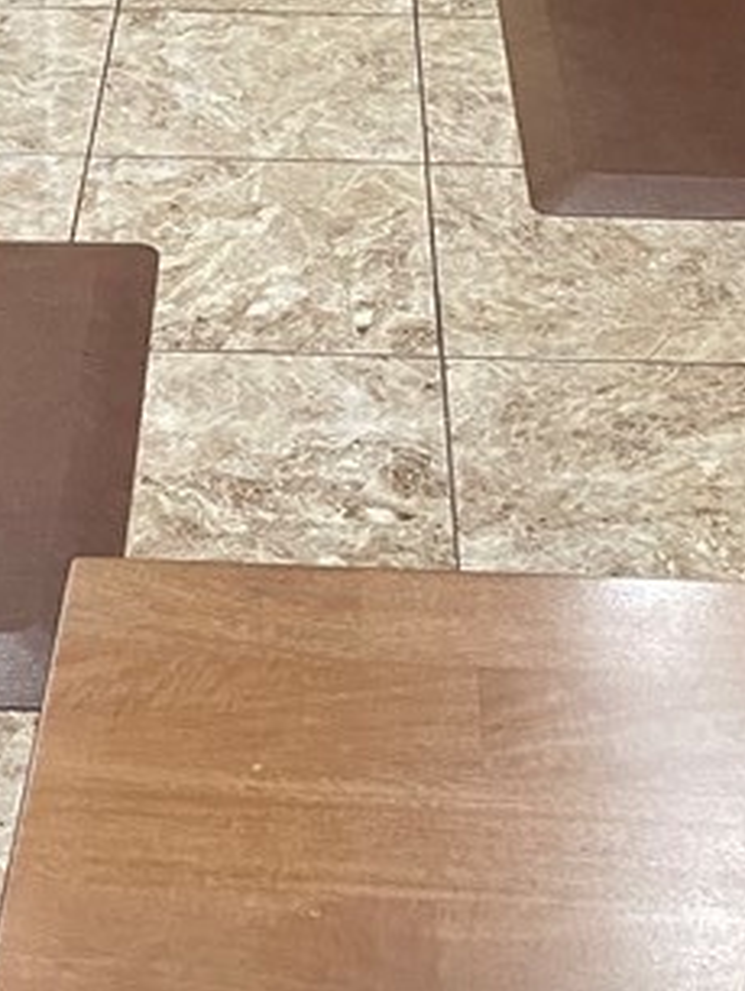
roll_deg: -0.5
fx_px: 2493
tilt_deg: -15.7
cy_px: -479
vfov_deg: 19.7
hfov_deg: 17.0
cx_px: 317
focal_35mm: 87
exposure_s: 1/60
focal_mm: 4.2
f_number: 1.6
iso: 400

######

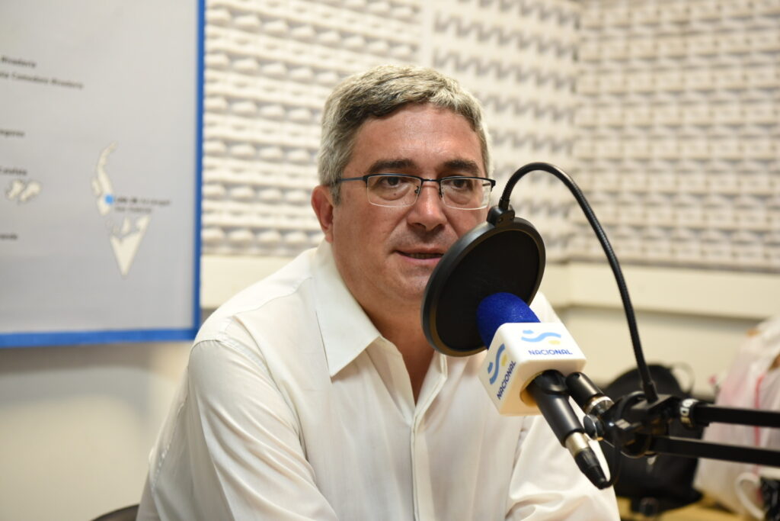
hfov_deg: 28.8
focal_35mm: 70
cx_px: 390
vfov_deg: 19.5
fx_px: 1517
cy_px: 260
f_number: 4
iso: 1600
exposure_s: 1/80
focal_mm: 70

######

ABOUT THIS TASK →
Among the entries above, the line containing "vfov_deg: 19.5", the line containing "focal_mm: 70", and all lines between them are to be restated word for word; nothing else belongs in the reply.

WRITTEN ANSWER →
vfov_deg: 19.5
fx_px: 1517
cy_px: 260
f_number: 4
iso: 1600
exposure_s: 1/80
focal_mm: 70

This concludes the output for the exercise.